In any case, while Beijing has been gradually reducing its Treasury holdings it has never shocked the market with a major liquidation; and yet this ultimate threat has now found its way into China’s premier state-run English language news source Global Times.

And while not official policy, the fact that GT on Thursday has made a US Treasury dump front page news, citing top “state-linked experts”, is cause for concern (and certainly suggests that the Fed may soon have to step in with another massive QE to purchase whatever China has to sell).

The Beijing-backed publication writes today that “China may gradually reduce its holdings of US Treasury bonds to about $800 billion from the current level of more than $1 trillion, as the ballooning US federal deficit increases default risks and the Trump administration continues its blistering attack on China” citing unnamed experts.
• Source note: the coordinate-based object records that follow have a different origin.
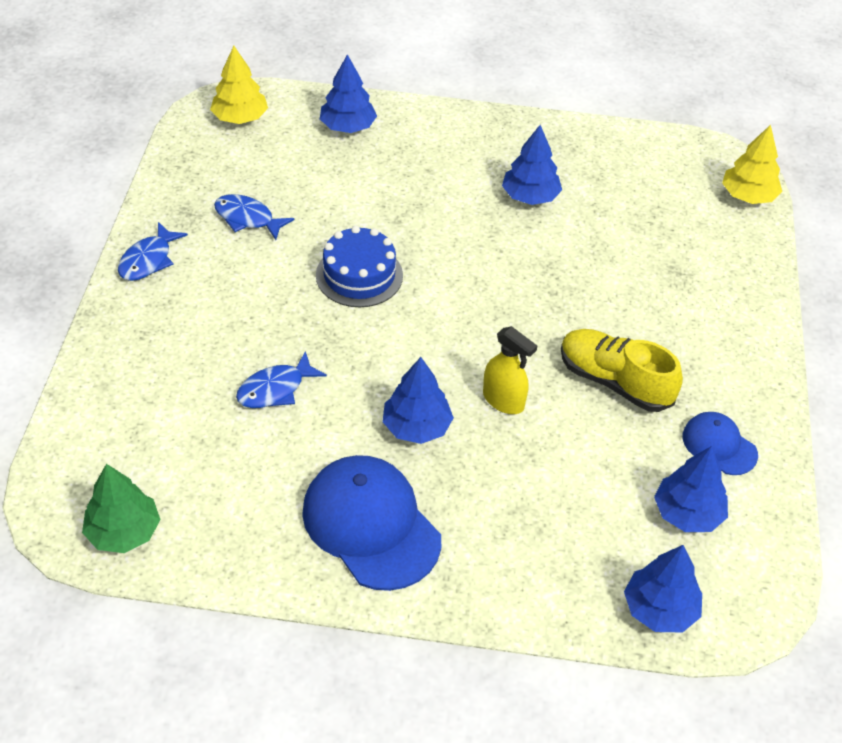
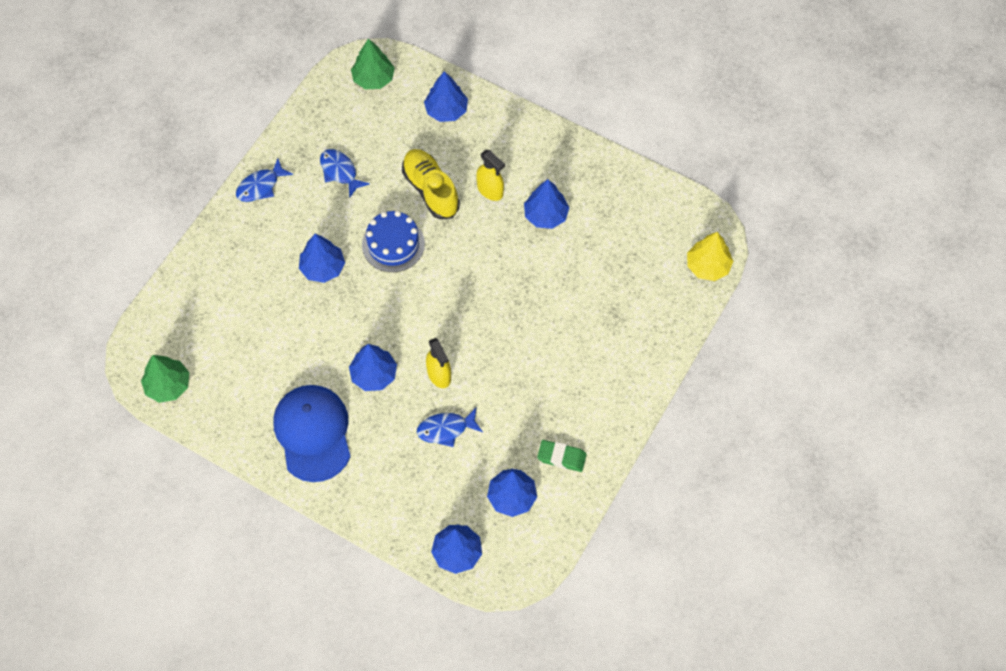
camera: 25 degrees right, 15 degrees up
yellow tree [210,46,268,124] -> green tree [351,39,395,89]
blue fish [236,351,327,408] -> blue fish moved to [417,408,483,447]
yellow shoe [561,329,683,412] -> yellow shoe moved to [402,149,460,219]
blue cap [683,412,758,475] -> green eraser [537,440,587,472]
none -> blue tree [299,234,345,283]
none -> yellow spray bottle [476,150,505,201]

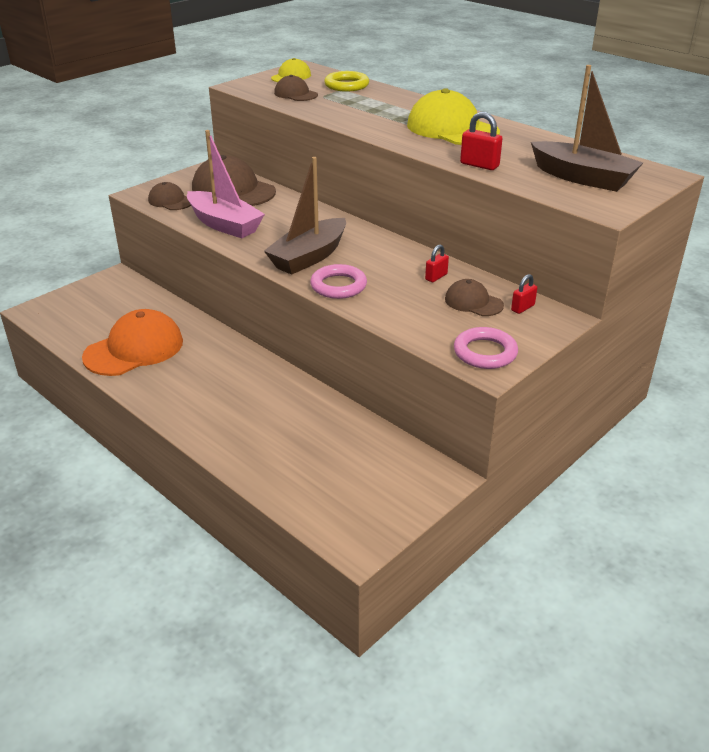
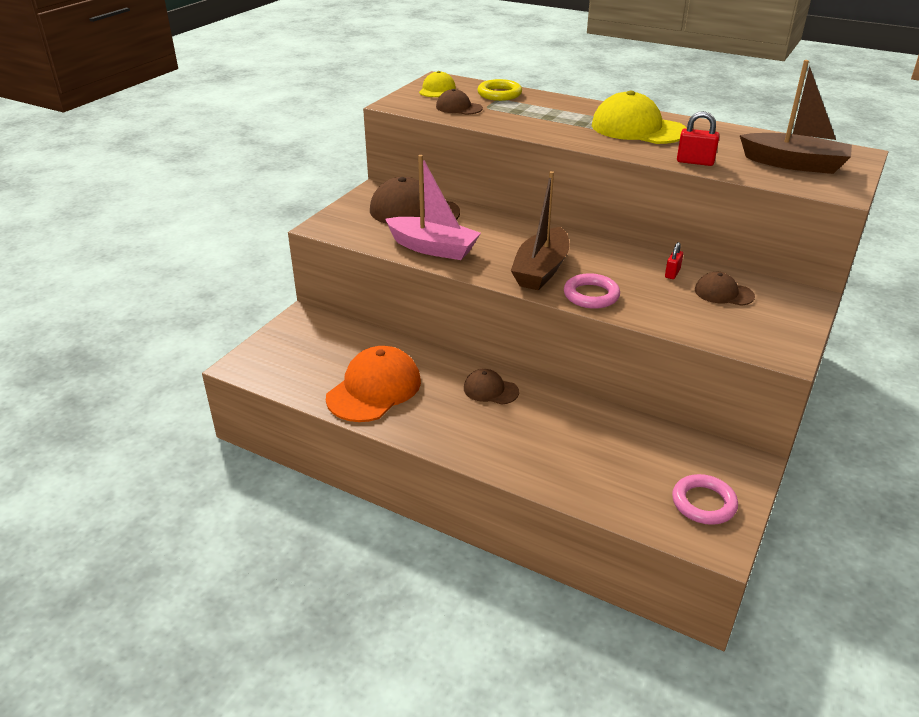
camera: 15 degrees left, 0 degrees up
brown cap [148,182,191,210] -> brown cap moved to [464,369,519,405]
pink ring [454,327,518,369] -> pink ring moved to [672,474,738,525]
red padlock [511,274,537,314] -> none

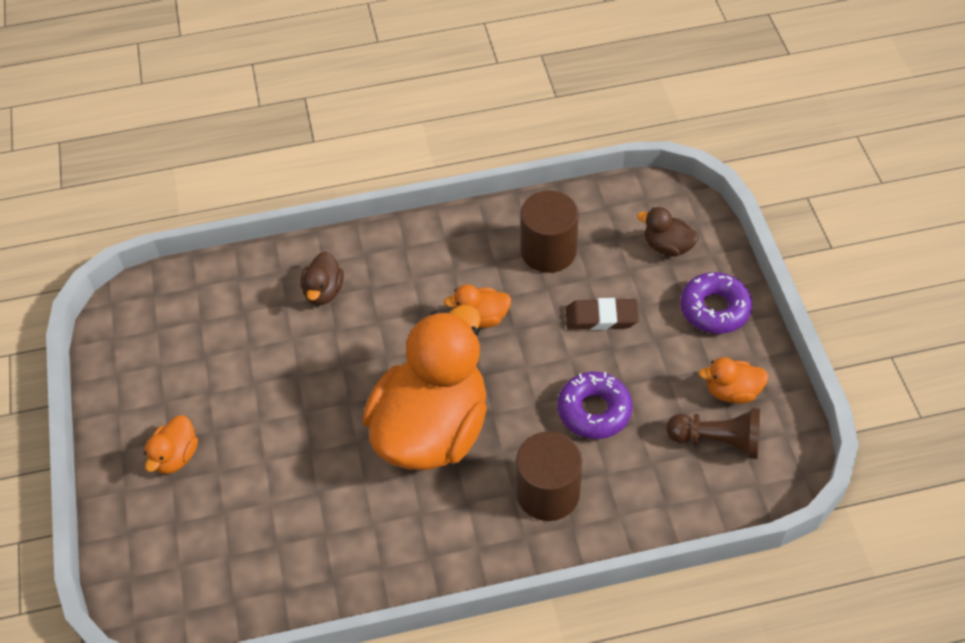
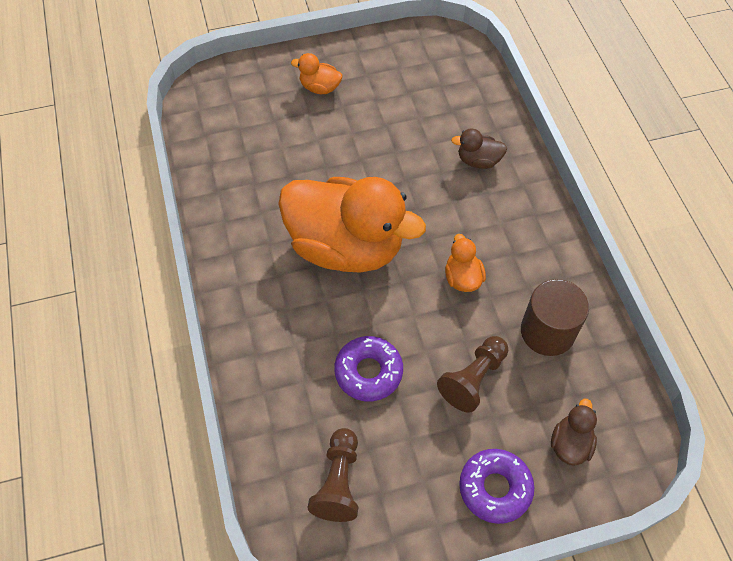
camera: 85 degrees right, 5 degrees up
brown cylinder [516,432,583,521] -> none
brown eraser [566,298,639,330] -> brown pawn [437,336,508,413]
orange duck [699,357,769,404] -> none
The facts are familiar to anyone who has been following the Sino-US trade war amid the US descent into fiscal hell, which as we noted earlier this week will result in the US budget deficit hitting a record $3.3 trillion and a record 107% debt/GDP in just 2–3 years: as the Global Times reviews, in the first six months of this year alone the world’s second-largest holder of US debts dumped some $106 billion worth of US Treasury bonds (annualized), and is looking to continue trimming its holdings “systematically” — the publication states.

A key reason stated for the liquidation is that China is anxious over risks associated with the surging debt level in the US, which is expected to actually exceed the size of the economy in 2021, which would be a first since the end of World War II. What’s worse is that as the CBO has shown, what happens over the next 3 decades is even more insane.